Danail Alexiev
Danail Alexiev

Reputation: 7772

Process custom annotation in implementing class of an Resource interface

I am trying to process a custom annotation on a class that implements an external interface that defines a Resource. The setup is the following:

A Resource interface, I can't modify it:

@Path("/v1")
public interface Resource {

    @GET
    @Path("/foo")
    Response foo();

}

An implementation that I can modify:

public class ResourceImpl implements Resource {

    @Override
    @CustomAnnotation // has Retention.RUNTIME
    public Response foo() {
        // foo logic
    }
}

I've implemented a filter to try and process the @CustomAnnotation on the overriden foo() method:

@Provider
@ServerInterceptor
@Precedence("SECURITY")
public class CustomAnnotationInterceptor implements ContainerRequestFilter {

    @Context
    ResourceInfo resourceInfo;

    @Override
    public void filter(ContainerRequestContext containerRequestContext) throws IOException {
        // check if the invoked resource method is annotated with @CustomAnnotation and do logic
    }
}

However, when I try to get the matched resource class from the ResourceInfo instance, I get the Resource interface, and when I get the matched method, I get the foo() method from the interface which is lacking the @CustomAnnotation. Is there any way around this?

I'm using RESTEasy as an implementation of JAX-RS.

Upvotes: 1

Views: 541

Answers (1)

MiKo
MiKo

Reputation: 2146

You could implement an interceptor, where you can get hold of the actual resource (method and class) being called.
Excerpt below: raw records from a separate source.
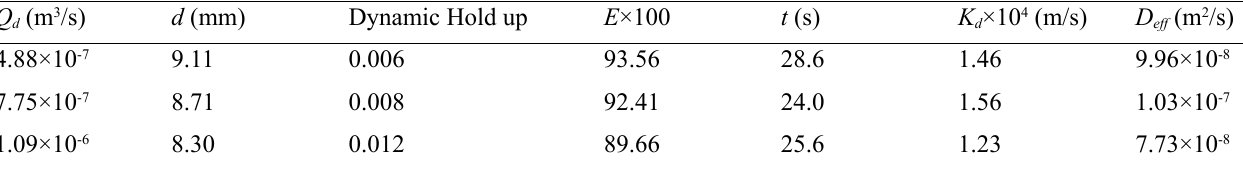
Table 3. Experimental data for mass transfer coefficients at the absence of nanoparticles. Q (m 3 /s) d (mm) Dynamic Hold up d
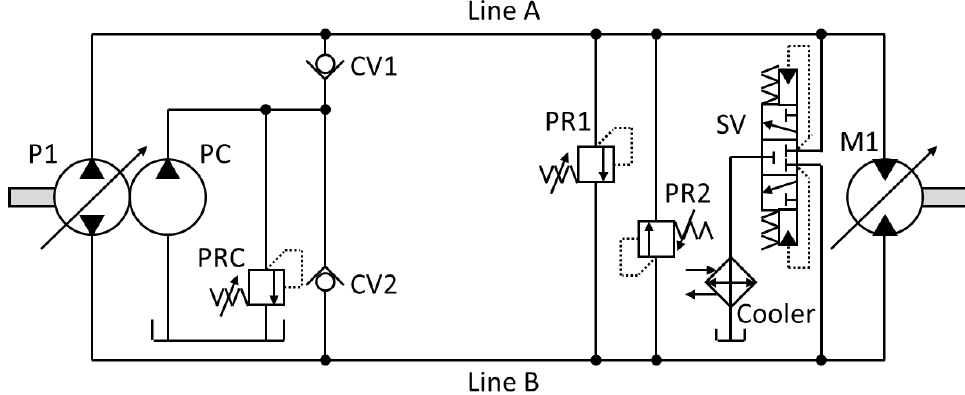
Figure 6. Transmission Schematic for Proposed Solution C.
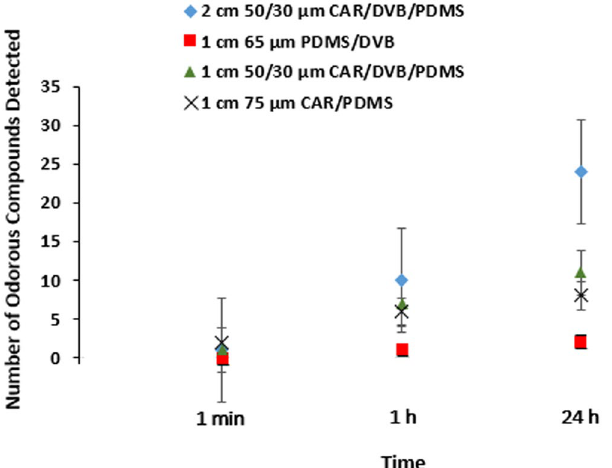
Figure 1. Effects of extraction sampling time (1 min, 1 h, 24 h) and SPME fiber type on the number of odorous compounds detected through sensory analysis (n = 3 replicates) with standard error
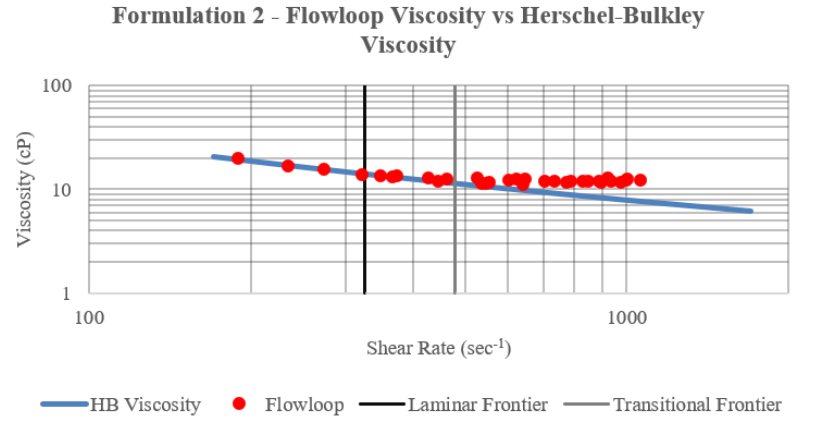
Figure 12: Formulation 2 - Flowloop Viscosity vs Herschel-Bulkley Viscosity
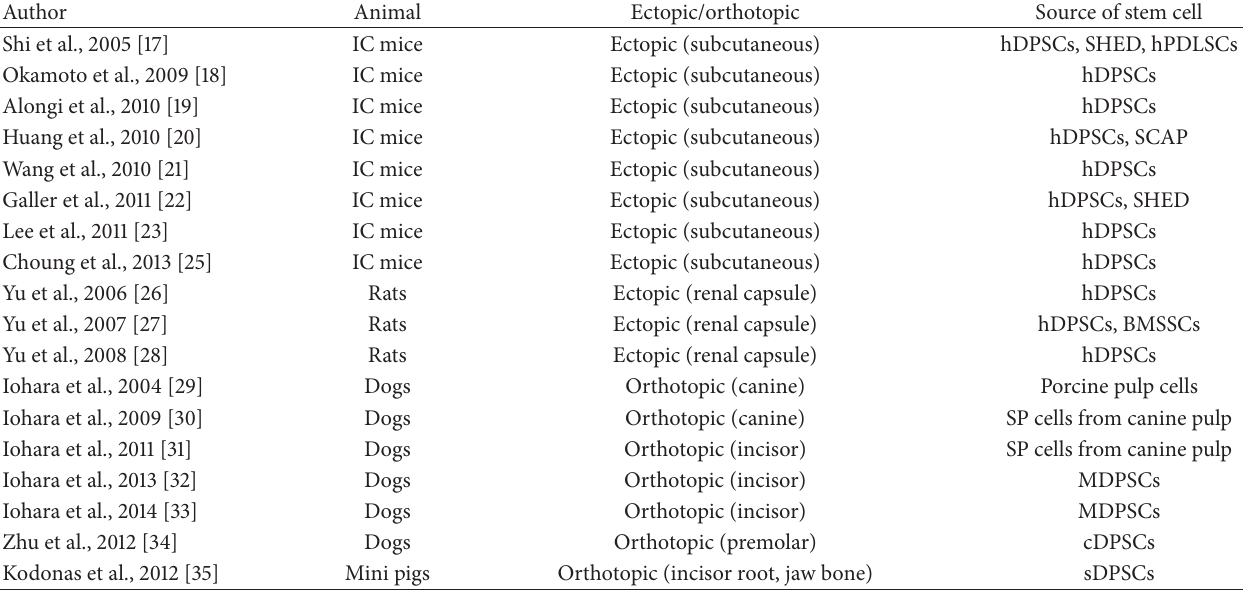
Table 1: Description of in vivo experiments with the application of DPSCs for pulp-dentin complex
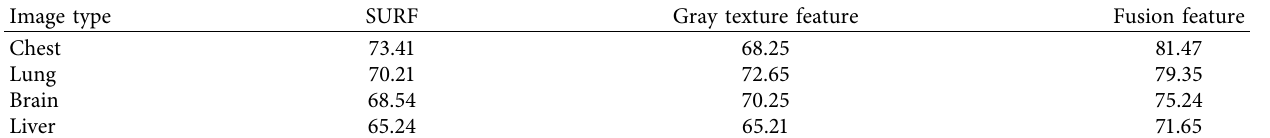
Table 3: Comparison of feature precision rates of medical images in different parts.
The interceptor should be bound to your annotation using @InterceptorBinding (see 54.2.4 Binding Interceptors to Components).

// Interceptor
@Interceptor
@CustomAnnotation
@Priority(Interceptor.Priority.APPLICATION)
public class CustomAnnotationInterceptor {

    @AroundInvoke
    public Object interceptCustomAnnotation(InvocationContext ctx) throws Exception {
        CustomAnnotation customAnnotation = null;
        
        // The actual method being called
        Method method = ctx.getMethod();
        if (method != null) {
            customAnnotation = method.getAnnotation(CustomAnnotation.class);
        }

        // ... do stuff with the annotation

        return ctx.proceed();
    }
}

To get the instance of the class that implements your interface you could use ctx.getMethod().getDeclaringClass() or ctx.getTarget().getClass().getSuperclass().